5- Apesar de alegar sua inocência no caso,
a Unilever recusou-se terminantemente a assinar um Termo de Ajustamento de
Conduta com o Ministério Público em 2008. Um TAC foi assinado entre Cargill e
MP, no ano passado, mas o documento não surtiu efeito. A sociedade tem alguma
razão para acreditar que agora a empresa vai cumprir o que acordado com o MP?
Para a Semarh
1- Há quatro anos a Unilever é reincidente
em crime ambiental, colocando em risco os recursos naturais e a saúde pública
dos moradores dos bairros da Região Norte de Goiânia. Embora tenha sido autuada
com pesadas multas e desperte a revolta da população, continua funcionando sem
empecilhos. Por que, ao longo de todo esse período, o governo do Estado nunca
cassou a licença de funcionamento da indústria?

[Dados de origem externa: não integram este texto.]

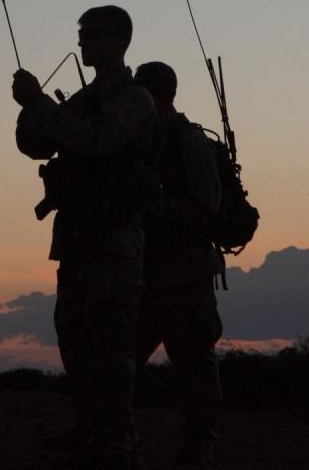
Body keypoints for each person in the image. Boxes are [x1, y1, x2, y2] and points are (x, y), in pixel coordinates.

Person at [12, 6, 156, 469]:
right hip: (76, 236)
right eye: (81, 35)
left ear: (118, 41)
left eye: (91, 35)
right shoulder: (84, 98)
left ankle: (116, 436)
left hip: (114, 236)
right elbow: (36, 144)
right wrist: (31, 107)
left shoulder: (135, 99)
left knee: (111, 343)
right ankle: (90, 425)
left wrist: (42, 106)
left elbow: (96, 141)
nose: (83, 43)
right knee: (73, 335)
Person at [133, 61, 223, 468]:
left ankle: (200, 445)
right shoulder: (145, 140)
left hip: (185, 272)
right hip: (146, 272)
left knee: (193, 365)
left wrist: (155, 205)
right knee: (122, 358)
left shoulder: (188, 142)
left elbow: (206, 207)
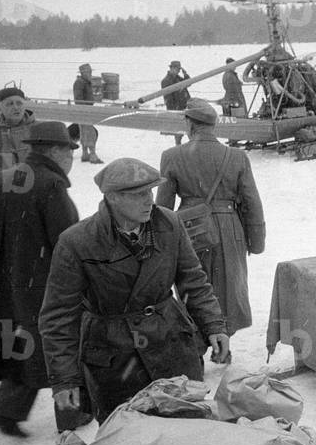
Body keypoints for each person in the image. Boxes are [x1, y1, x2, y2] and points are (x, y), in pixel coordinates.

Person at [39, 157, 230, 423]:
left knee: (187, 429)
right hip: (116, 358)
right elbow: (58, 316)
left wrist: (213, 324)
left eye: (150, 191)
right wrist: (64, 377)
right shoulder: (77, 242)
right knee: (129, 440)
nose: (149, 200)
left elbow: (193, 281)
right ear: (113, 198)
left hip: (172, 345)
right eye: (139, 194)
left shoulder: (169, 224)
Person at [0, 122, 84, 437]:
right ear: (55, 150)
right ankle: (71, 416)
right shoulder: (51, 184)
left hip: (5, 281)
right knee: (61, 344)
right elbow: (67, 240)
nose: (70, 157)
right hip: (43, 282)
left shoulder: (0, 178)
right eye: (69, 150)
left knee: (21, 346)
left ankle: (6, 410)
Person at [156, 99, 266, 349]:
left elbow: (163, 207)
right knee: (229, 288)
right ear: (213, 125)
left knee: (193, 285)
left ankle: (197, 343)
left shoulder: (172, 156)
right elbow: (252, 203)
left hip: (190, 230)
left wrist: (162, 246)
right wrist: (256, 242)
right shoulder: (236, 157)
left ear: (190, 124)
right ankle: (223, 339)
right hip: (230, 230)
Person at [0, 87, 35, 181]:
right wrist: (17, 180)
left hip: (40, 190)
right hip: (4, 192)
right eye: (9, 104)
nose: (16, 107)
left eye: (19, 103)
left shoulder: (40, 129)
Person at [72, 64, 103, 163]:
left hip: (87, 110)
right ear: (83, 73)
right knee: (90, 133)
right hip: (84, 111)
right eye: (88, 72)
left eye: (90, 72)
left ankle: (85, 154)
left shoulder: (86, 82)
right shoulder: (79, 83)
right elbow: (78, 99)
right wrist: (85, 108)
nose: (90, 74)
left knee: (85, 132)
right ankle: (92, 155)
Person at [161, 60, 191, 145]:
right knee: (178, 131)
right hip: (176, 108)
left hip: (184, 106)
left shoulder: (178, 78)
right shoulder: (166, 81)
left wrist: (185, 74)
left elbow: (188, 83)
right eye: (178, 69)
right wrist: (173, 110)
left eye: (179, 69)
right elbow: (168, 98)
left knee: (189, 127)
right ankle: (178, 146)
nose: (178, 71)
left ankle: (190, 145)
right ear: (172, 68)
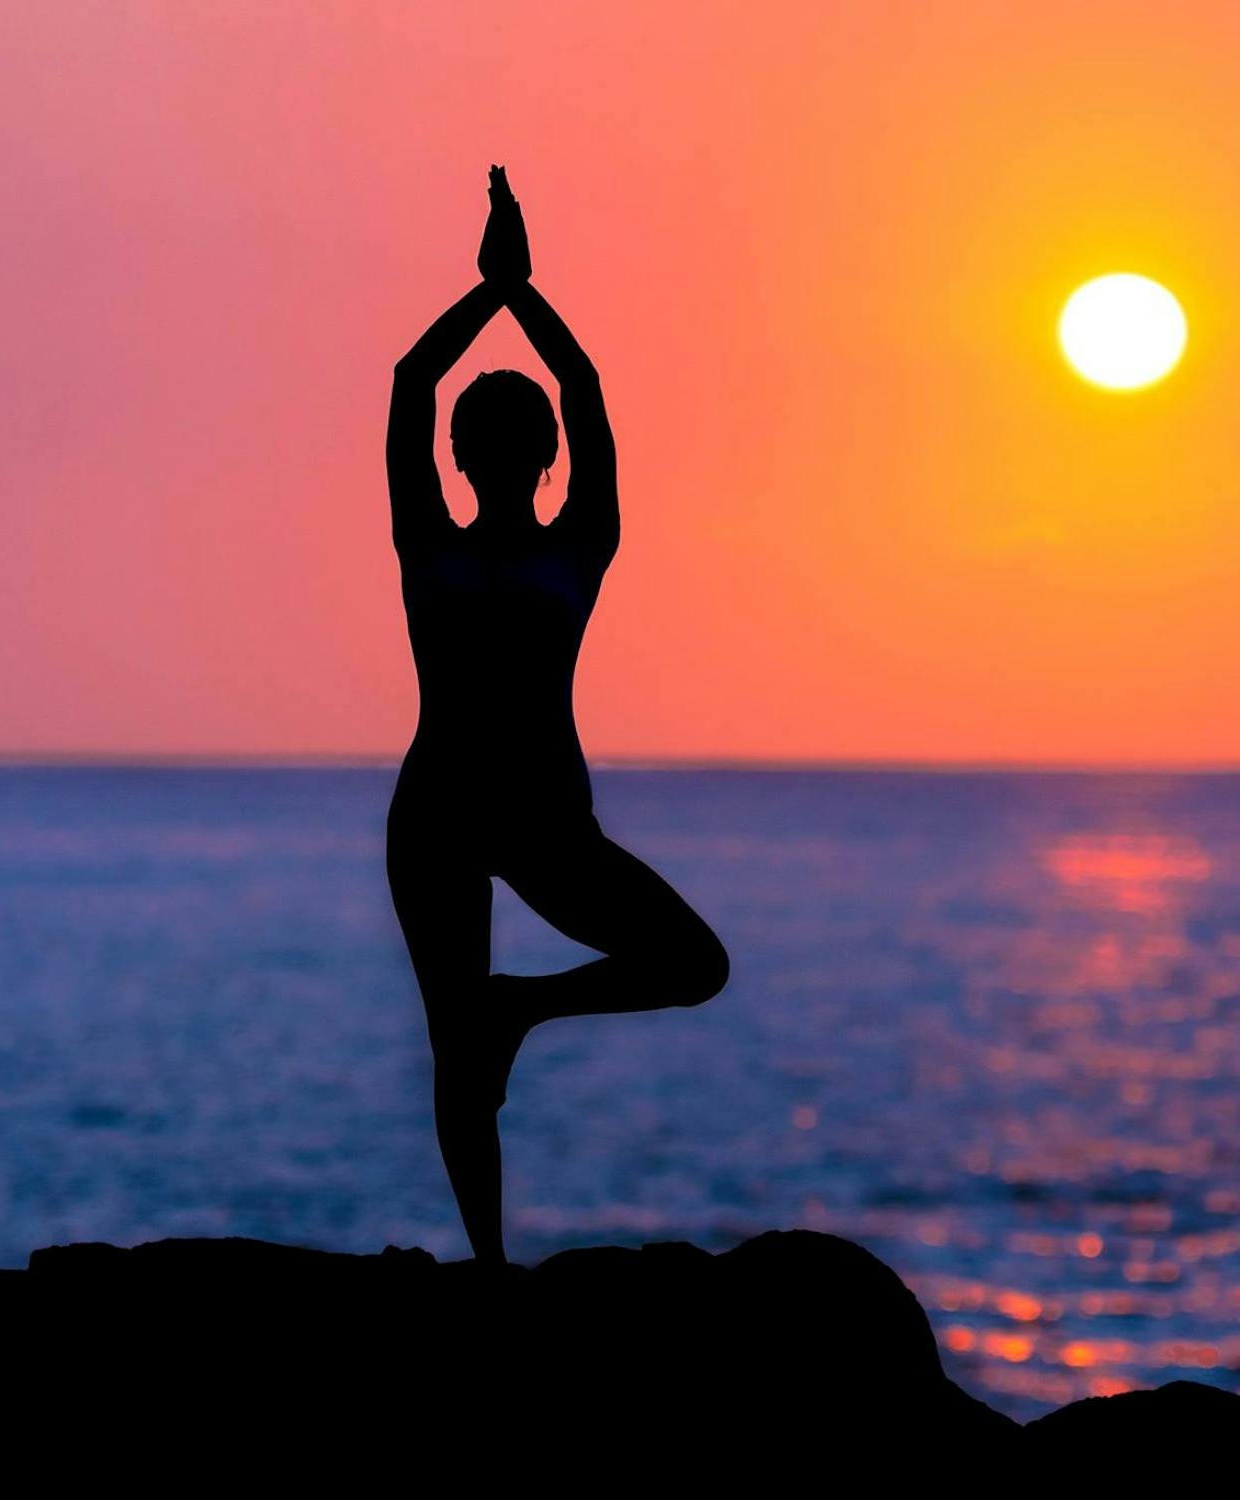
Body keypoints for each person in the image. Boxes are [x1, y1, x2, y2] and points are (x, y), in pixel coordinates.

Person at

2- Por que firmar um TAC com uma indústria
que já provou que não respeita a legislação ambiental e a população? Isso não é
ser complacente com um agente poluidor com alto grau de reincidência? Se os
termos acordados no TAC não forem respeitados, que providências a Semarh vai
tomar?
3- Que garantias a Secretaria dá à
população de Goiânia de que, dessa vez o problema de vazamentos de produtos
altamente tóxicos e poluentes, como o ácido sulfúrico, e o mau cheiro, serão
solucionados, diante de um histórico de anos de omissão e negligência?
Para o
Ministério Público
1- A Amma propôs à Unilever, em 2008, que
firmasse um TAC com o MP para fazer as adequações necessárias na indústria e
acabar com o problema do mau cheiro. A empresa negou-se terminantemente e ainda
entrou com pedido de liminar para obstruir o trabalho de fiscalização da
Prefeitura. Diante disso, e do fato da empresa ser reincidente em crime
ambiental há quatro anos, porque o MP firmou um TAC, em vez de pedir à Justiça
a interdição da indústria? Firmar um TAC, no lugar de pedir a paralisação das
atividades da empresa até que ela resolva o problema, não é ser permissivo?
Para a AMMA
1- O artigo 17 da Lei Complementar 140
determina que “nos casos de iminência ou ocorrência de degradação da qualidade
ambiental, o ente federativo que tiver conhecimento do fato deverá determinar
medidas para evitá-la, fazer cessá-la ou mitigá-la, comunicando imediatamente
ao órgão competente para as providências cabíveis”. Diante disso, minha é: por
que a Amma ainda não interditou a Cargill, se tem poderes para isso? Por que
não interdita a indústria até que providências sejam tomadas?